The bar was called Sensations, a cinder-block box with a buzzing neon sign that advertised Karaoke Night Ladies Drink FREE! It had a pool table and a dark bar with a gleaming brass footrest. Bikers mingled with locals in Carhart jackets, but there were a few suburban types who drank more than anyone else, husbands in high-waisted jeans and wives in low-cut blouses showing cleavage that rivaled any biker chick. The old man and Ben took a corner booth, and the old man ordered fried shrimp with a pitcher of beer.
Ben tried to ignore the stares. Men at the bar looked over their shoulders. Suburban couples whispered.
“If you’re in hiding, you sure don’t dress like it,” Ben said.
The old man munched
a fried shrimp and washed down the grease with a swig of beer. “I’m not in hiding.”
Ben grabbed a shrimp. “But you said you were a fugitive.”
“No one believes I’m alive. No family to speak of. No friends, no lovers. I could jump up right now and tell everyone who I am, and they’d laugh.”
“So why do you dress like that?”
The old man tossed a tail onto his plate. “Like what.”
“Like a trailer-park Elvis.”
The old man licked his fingers. “You been waiting to use that line or did you just come up with it right now?”
“It’s not a line. I’m trying to understand.”
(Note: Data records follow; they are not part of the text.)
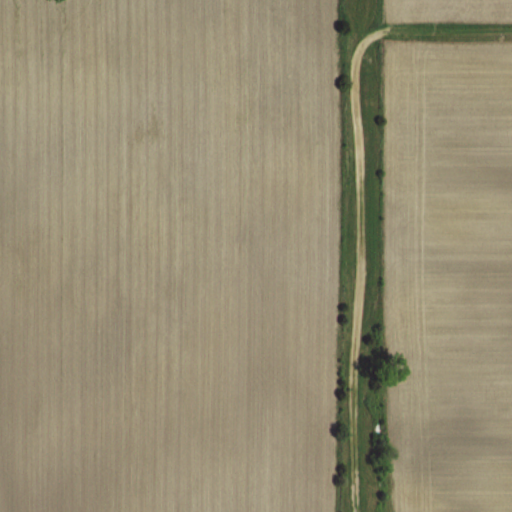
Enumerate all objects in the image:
crop: (256, 256)
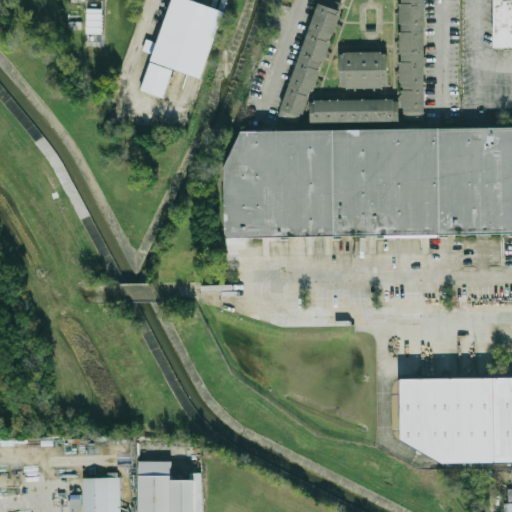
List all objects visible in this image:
building: (91, 16)
building: (501, 23)
building: (502, 23)
building: (181, 43)
building: (186, 43)
road: (282, 45)
building: (411, 54)
road: (441, 54)
building: (310, 59)
building: (306, 62)
building: (363, 69)
road: (476, 69)
building: (362, 70)
building: (388, 79)
building: (353, 111)
building: (369, 181)
building: (370, 181)
road: (362, 275)
road: (101, 291)
road: (139, 291)
road: (187, 293)
road: (363, 318)
river: (153, 325)
building: (454, 417)
building: (505, 417)
building: (458, 418)
road: (62, 469)
building: (174, 488)
building: (167, 489)
road: (68, 492)
building: (102, 493)
building: (106, 494)
building: (74, 503)
building: (75, 503)
building: (507, 507)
“I dress how I want to dress.” The old man poured the rest of the pitcher into his glass. “I’m the freest man in the world. Freer than you. How would you dress if you could dress the way you wanted? And don’t tell me you’d wear jeans and a T-shirt, because that’s bullshit. You’d walk around in your bathrobe, maybe just your underwear and a pair of comfortable socks. Maybe even turn your socks inside out ’cause that way the seams don’t itch.”
The old man pointed at his lion’s head belt buckle. “You see this here? Had it custom-made in Spoke, Alabama. Melted gold from the fillings of a Confederate general. Made in a shop owned by a little Chinese woman who’d married a Navy man. They’d seen my show in Birmingham and told me if I was ever in the neighborhood to come on by and they’d make something for me. The lion head is a Chinese guardian dog. They call it Shi.”
A woman with high blond hair stepped onto the little stage in the corner of the room and announced that the karaoke contest was beginning. Someone shouted, “Show us your tits,” and there was scattered laughter and she wiggled her chest, giving an exaggerated wink like a Kabuki actor.
Then she stepped off the stage and a man in his mid-forties with wrinkle-free khakis and a short-sleeve button-down grabbed the mike off the PA and belched into it. “Ladies and gentlemen, I’d like to kick things off with an oldie but a goodie,” he said, and he pointed to the short bald man operating the karaoke machine.